The answer is to be an exact copy of the lines below running from the line with "micrograph of human" down to the line with "is a photomicrograph", both ends included, and nothing more.

STORED DATA.
□ □ □ □

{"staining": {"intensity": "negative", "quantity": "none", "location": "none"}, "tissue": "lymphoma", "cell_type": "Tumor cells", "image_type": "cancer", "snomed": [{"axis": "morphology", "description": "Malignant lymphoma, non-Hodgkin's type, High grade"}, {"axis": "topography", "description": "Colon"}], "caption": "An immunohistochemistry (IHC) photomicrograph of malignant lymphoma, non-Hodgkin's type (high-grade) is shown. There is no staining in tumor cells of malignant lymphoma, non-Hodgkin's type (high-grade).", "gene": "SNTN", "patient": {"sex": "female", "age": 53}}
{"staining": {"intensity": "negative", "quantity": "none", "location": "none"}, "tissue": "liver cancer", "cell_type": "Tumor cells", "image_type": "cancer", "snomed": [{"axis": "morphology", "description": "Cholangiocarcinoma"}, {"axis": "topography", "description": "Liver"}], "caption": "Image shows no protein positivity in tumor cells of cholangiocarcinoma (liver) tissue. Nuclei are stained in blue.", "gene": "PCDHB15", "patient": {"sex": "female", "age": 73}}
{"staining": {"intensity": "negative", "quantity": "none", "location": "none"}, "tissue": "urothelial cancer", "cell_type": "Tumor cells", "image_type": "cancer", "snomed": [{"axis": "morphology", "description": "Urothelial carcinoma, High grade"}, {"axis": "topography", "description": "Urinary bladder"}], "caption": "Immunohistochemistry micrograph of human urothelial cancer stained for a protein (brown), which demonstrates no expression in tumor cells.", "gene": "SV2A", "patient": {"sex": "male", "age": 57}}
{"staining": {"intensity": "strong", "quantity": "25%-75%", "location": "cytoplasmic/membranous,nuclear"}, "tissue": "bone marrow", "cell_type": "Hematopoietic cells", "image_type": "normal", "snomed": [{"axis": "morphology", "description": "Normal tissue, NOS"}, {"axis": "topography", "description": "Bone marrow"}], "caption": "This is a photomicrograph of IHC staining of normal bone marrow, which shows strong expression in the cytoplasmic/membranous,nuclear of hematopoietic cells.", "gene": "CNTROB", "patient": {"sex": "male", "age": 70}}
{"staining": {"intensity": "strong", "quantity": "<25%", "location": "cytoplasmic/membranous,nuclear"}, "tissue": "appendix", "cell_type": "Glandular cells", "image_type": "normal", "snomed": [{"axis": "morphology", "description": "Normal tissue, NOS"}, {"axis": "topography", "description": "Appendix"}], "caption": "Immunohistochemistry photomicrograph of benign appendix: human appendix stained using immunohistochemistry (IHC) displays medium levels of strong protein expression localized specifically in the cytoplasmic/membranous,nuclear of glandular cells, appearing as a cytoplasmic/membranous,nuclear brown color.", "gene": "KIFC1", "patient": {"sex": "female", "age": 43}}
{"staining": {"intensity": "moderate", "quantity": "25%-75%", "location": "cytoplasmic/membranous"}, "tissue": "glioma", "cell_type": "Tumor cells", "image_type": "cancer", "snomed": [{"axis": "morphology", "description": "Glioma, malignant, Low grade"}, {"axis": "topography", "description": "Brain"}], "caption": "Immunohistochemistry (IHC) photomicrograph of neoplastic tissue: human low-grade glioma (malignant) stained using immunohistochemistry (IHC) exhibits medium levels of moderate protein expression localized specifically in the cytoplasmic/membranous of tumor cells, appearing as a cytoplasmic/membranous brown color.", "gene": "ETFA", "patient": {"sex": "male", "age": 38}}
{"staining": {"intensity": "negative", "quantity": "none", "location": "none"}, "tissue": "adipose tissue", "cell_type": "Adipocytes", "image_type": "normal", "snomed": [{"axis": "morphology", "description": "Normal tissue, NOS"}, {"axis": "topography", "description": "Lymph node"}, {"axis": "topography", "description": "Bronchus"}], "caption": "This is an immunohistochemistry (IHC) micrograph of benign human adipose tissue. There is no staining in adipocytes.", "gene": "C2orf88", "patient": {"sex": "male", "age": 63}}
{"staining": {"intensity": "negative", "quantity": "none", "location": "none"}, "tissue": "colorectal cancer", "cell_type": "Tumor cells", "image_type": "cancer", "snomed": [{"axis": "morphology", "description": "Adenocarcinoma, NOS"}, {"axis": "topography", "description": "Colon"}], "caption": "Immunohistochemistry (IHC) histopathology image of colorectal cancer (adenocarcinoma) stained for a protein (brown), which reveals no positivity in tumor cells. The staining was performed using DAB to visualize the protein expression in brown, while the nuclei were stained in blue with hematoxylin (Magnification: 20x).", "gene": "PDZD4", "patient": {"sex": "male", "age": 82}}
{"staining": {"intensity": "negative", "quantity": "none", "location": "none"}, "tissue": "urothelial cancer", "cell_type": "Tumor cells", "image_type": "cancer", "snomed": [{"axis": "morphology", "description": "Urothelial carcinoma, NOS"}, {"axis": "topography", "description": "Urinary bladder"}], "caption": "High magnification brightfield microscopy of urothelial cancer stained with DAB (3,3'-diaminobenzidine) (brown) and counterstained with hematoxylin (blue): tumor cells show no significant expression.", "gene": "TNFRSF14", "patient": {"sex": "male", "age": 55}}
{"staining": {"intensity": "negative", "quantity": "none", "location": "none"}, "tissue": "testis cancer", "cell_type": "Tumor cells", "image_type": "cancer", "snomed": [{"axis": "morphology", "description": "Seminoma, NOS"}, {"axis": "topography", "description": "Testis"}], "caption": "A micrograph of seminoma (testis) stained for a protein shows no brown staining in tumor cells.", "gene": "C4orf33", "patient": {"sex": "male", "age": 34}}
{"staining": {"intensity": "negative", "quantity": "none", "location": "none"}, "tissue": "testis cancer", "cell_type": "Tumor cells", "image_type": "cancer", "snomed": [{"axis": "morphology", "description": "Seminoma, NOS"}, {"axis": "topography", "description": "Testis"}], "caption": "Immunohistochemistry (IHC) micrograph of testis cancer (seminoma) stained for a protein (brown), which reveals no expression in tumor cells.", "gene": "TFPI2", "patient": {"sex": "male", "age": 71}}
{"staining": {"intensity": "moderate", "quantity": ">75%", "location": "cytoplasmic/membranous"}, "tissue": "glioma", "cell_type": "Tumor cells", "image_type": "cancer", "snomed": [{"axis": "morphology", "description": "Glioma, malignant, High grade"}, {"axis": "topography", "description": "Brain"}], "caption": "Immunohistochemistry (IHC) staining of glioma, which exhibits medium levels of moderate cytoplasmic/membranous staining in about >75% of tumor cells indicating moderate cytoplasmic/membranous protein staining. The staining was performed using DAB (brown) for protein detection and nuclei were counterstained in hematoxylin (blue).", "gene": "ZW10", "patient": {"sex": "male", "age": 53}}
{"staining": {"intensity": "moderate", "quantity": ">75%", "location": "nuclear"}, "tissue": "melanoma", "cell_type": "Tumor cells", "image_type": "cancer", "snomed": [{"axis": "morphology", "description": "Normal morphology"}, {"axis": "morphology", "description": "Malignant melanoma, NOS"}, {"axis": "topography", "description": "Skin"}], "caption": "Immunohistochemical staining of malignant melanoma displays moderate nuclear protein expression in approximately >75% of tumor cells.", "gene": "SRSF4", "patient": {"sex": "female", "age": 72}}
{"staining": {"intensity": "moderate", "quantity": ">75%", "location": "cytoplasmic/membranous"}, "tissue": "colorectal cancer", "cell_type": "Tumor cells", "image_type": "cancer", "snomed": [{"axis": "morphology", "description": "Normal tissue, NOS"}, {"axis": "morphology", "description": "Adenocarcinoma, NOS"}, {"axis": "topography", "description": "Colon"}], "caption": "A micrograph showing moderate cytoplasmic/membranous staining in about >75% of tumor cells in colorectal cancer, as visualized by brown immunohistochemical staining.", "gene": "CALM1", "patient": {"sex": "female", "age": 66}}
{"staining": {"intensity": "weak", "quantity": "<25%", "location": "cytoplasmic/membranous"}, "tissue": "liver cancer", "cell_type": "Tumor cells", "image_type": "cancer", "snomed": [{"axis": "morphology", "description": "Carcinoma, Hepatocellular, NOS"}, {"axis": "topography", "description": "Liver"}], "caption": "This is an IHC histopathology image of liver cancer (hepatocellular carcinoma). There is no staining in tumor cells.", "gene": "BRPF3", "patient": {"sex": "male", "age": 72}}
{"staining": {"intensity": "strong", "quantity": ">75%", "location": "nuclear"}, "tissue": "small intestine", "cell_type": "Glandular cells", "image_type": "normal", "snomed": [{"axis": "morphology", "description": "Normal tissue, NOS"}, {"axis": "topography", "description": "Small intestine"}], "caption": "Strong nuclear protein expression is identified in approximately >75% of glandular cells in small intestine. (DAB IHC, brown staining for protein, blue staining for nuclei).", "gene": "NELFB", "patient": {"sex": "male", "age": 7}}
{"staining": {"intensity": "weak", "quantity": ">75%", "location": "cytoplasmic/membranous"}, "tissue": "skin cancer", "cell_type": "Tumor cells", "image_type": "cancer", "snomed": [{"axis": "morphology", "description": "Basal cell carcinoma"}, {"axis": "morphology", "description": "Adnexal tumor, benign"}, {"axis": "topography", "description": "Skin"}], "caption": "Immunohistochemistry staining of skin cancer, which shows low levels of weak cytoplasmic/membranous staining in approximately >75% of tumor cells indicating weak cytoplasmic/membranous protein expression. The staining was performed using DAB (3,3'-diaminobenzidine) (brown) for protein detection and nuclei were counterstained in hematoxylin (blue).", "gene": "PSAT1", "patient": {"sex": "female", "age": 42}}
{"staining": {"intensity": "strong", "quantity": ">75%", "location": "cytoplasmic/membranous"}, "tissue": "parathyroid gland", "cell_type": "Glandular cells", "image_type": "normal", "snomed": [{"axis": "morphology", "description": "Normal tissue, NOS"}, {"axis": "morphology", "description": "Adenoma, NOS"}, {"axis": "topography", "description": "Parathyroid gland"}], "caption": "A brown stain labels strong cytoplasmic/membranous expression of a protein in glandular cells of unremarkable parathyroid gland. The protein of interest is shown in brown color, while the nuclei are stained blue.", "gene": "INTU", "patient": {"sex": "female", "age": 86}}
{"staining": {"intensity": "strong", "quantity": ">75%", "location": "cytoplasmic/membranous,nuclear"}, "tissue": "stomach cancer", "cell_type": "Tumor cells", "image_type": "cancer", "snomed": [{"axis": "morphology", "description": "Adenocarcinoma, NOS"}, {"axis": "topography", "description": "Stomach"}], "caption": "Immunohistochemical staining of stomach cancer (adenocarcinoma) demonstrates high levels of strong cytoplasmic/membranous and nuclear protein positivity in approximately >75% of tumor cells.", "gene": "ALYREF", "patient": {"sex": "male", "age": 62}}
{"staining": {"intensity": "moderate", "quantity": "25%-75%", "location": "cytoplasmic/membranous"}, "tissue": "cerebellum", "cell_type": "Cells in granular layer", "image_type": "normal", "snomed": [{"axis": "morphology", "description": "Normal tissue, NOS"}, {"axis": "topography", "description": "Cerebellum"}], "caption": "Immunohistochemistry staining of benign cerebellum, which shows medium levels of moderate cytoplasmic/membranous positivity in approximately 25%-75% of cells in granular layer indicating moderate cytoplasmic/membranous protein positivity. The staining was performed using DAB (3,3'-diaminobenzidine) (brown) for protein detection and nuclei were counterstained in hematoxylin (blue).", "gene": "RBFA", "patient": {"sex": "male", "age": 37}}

□ □ □ □

ANSWER SECTION.
{"staining": {"intensity": "negative", "quantity": "none", "location": "none"}, "tissue": "urothelial cancer", "cell_type": "Tumor cells", "image_type": "cancer", "snomed": [{"axis": "morphology", "description": "Urothelial carcinoma, High grade"}, {"axis": "topography", "description": "Urinary bladder"}], "caption": "Immunohistochemistry micrograph of human urothelial cancer stained for a protein (brown), which demonstrates no expression in tumor cells.", "gene": "SV2A", "patient": {"sex": "male", "age": 57}}
{"staining": {"intensity": "strong", "quantity": "25%-75%", "location": "cytoplasmic/membranous,nuclear"}, "tissue": "bone marrow", "cell_type": "Hematopoietic cells", "image_type": "normal", "snomed": [{"axis": "morphology", "description": "Normal tissue, NOS"}, {"axis": "topography", "description": "Bone marrow"}], "caption": "This is a photomicrograph of IHC staining of normal bone marrow, which shows strong expression in the cytoplasmic/membranous,nuclear of hematopoietic cells.", "gene": "CNTROB", "patient": {"sex": "male", "age": 70}}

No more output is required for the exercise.